CV | email | Google Scholar | LinkedIn | Github

Work experience

Assistant Professor

The University of Tokyo, Japan, Apr. 2024 - Present

I am working at the Mathematics and Informatics Center, Graduate School of Information Science and Technology. I also belong to Yamasaki Lab.

Part-time Researcher

Mantra Inc., Japan, Jun. 2023 - Mar. 2024

I worked on recognizing onomatopoeia texts in Japanese comics for comic translation using LMM, with Ryota Hinami (about 8 hours per week).

Postdoc

The University of Tokyo, Japan, Apr. 2023 - Mar. 2024

I worked on several projects related to text recognition. I obtained funds from the Japanese government.

Student Researcher

Google Research, Oct. 2022 - Jan. 2023

As a student researcher, I worked in the Google OCR team (16 hours per week, from the Google Japan office or home).

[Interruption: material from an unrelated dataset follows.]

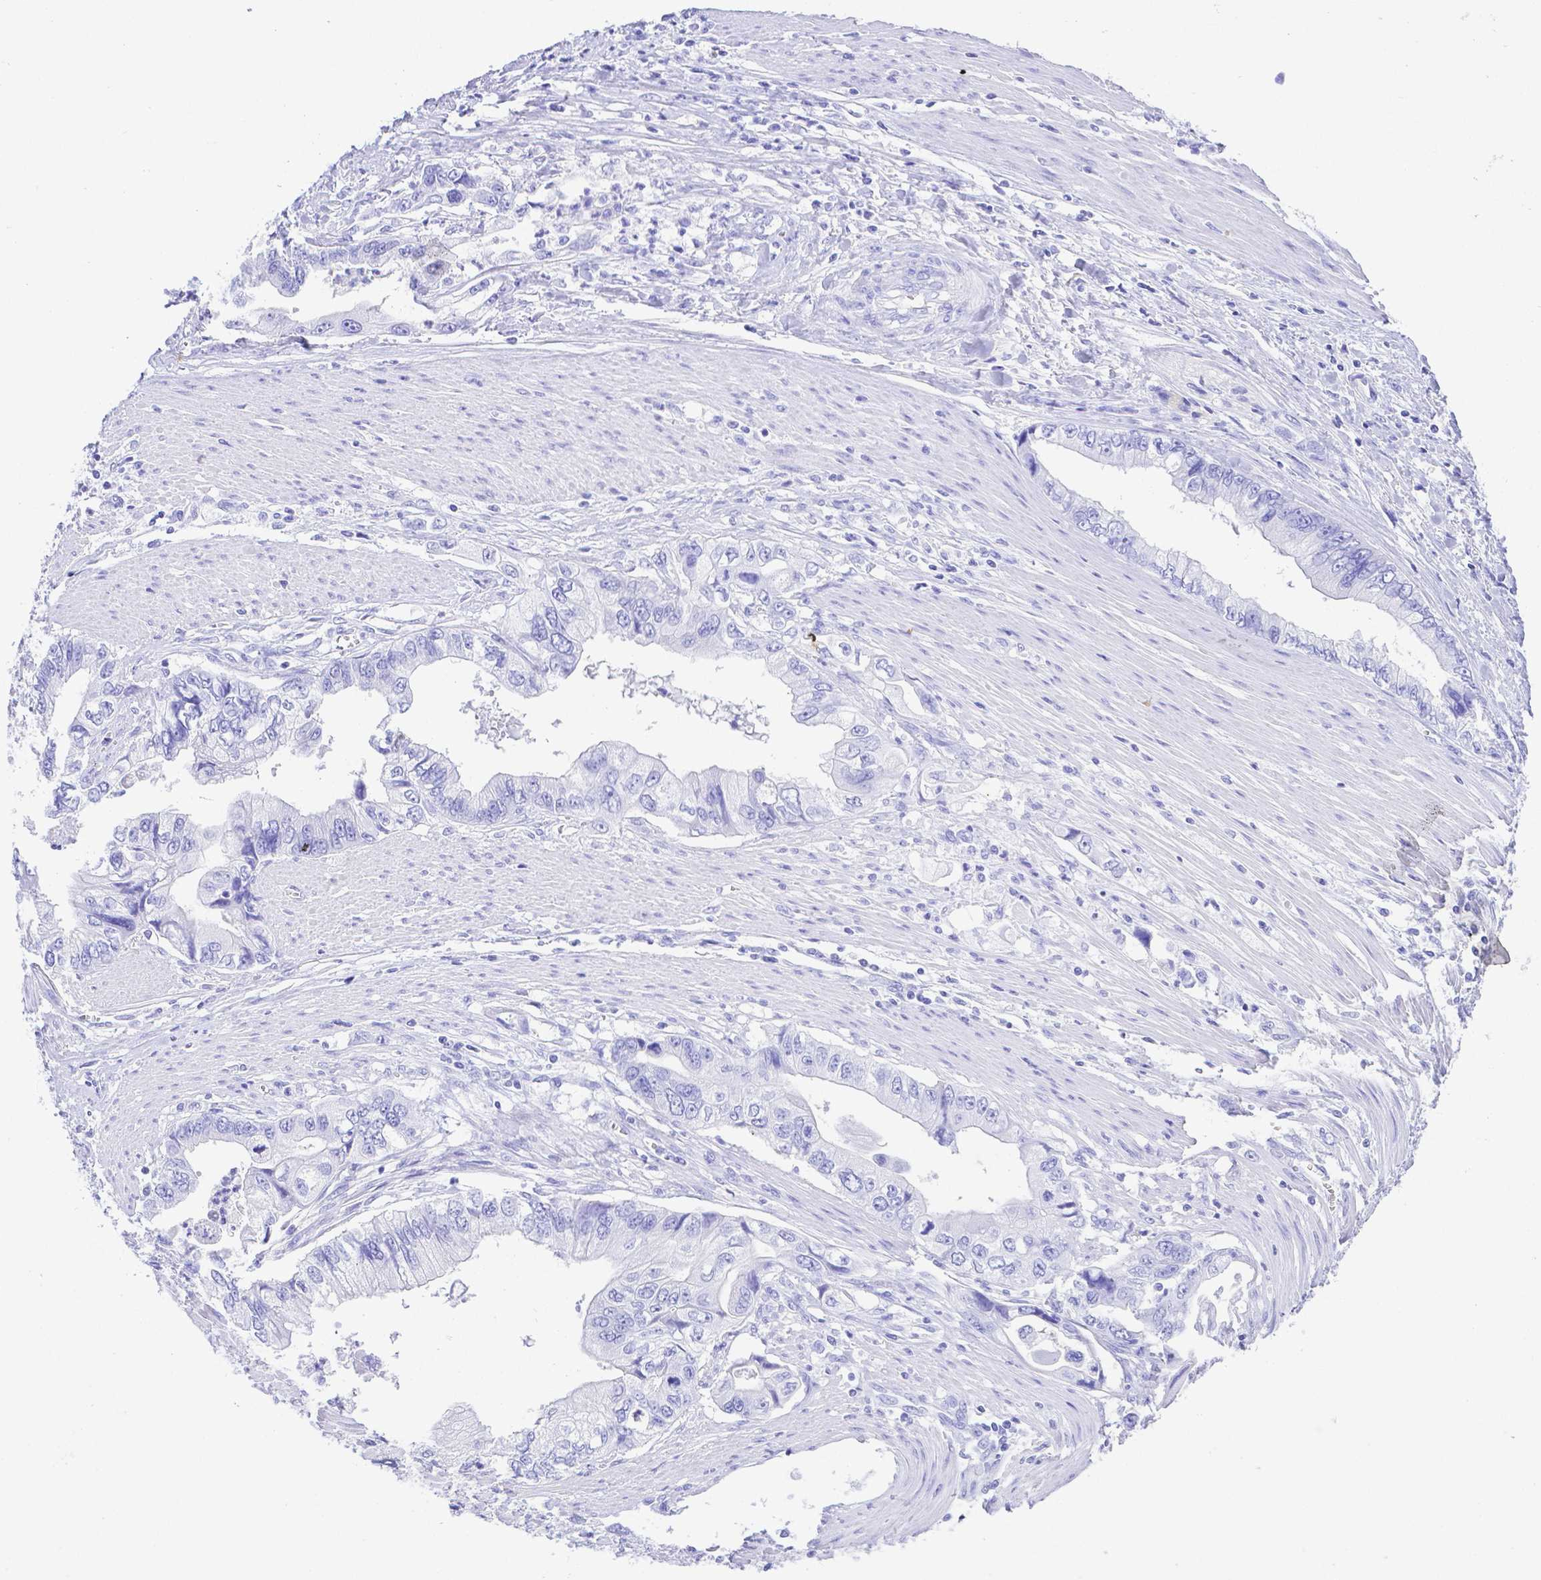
{"staining": {"intensity": "negative", "quantity": "none", "location": "none"}, "tissue": "stomach cancer", "cell_type": "Tumor cells", "image_type": "cancer", "snomed": [{"axis": "morphology", "description": "Adenocarcinoma, NOS"}, {"axis": "topography", "description": "Pancreas"}, {"axis": "topography", "description": "Stomach, upper"}], "caption": "Immunohistochemistry (IHC) micrograph of human stomach adenocarcinoma stained for a protein (brown), which exhibits no expression in tumor cells. (DAB (3,3'-diaminobenzidine) immunohistochemistry (IHC), high magnification).", "gene": "SMR3A", "patient": {"sex": "male", "age": 77}}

I surveyed the TextVQA task (Visual Question Answering with text recognition) and implemented part of the baselines with Yasuhisa Fujii.

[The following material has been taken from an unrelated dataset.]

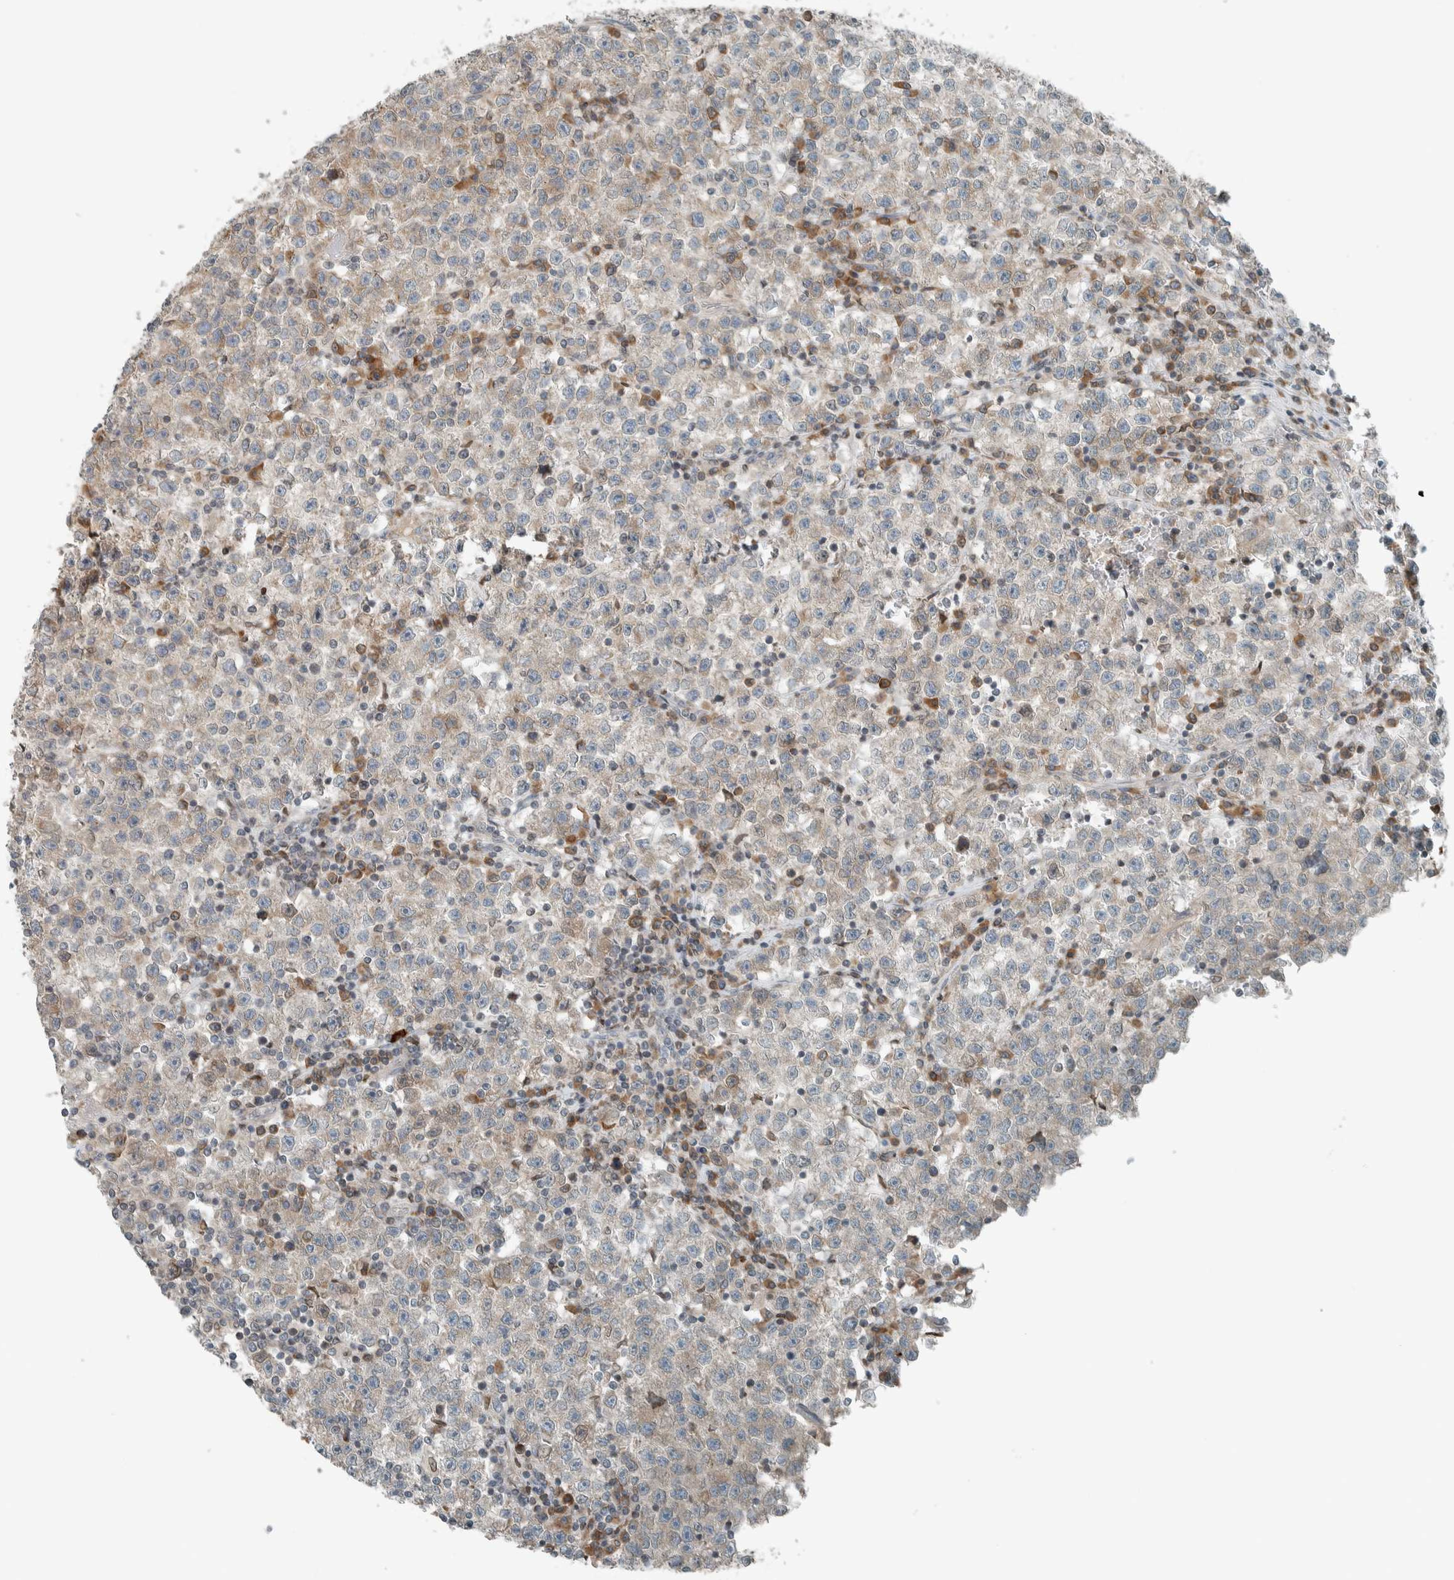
{"staining": {"intensity": "weak", "quantity": ">75%", "location": "cytoplasmic/membranous"}, "tissue": "testis cancer", "cell_type": "Tumor cells", "image_type": "cancer", "snomed": [{"axis": "morphology", "description": "Seminoma, NOS"}, {"axis": "topography", "description": "Testis"}], "caption": "Protein staining shows weak cytoplasmic/membranous expression in approximately >75% of tumor cells in testis cancer (seminoma).", "gene": "SEL1L", "patient": {"sex": "male", "age": 22}}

Research Engineer (alternative military service)

*Clova AI Research, NAVER Corp., South Korea,* Jan. 2018 - Mar. 2020

Developed scene text recognition (STR) models, which recognize text in natural scenes.

Research Engineer (alternative military service)

Language Analytics, NCSOFT Corp., South Korea, Apr. 2016 - Dec. 2017

Developed sentence embedding models for question/document clustering and text style transfer models for colloquial text generation.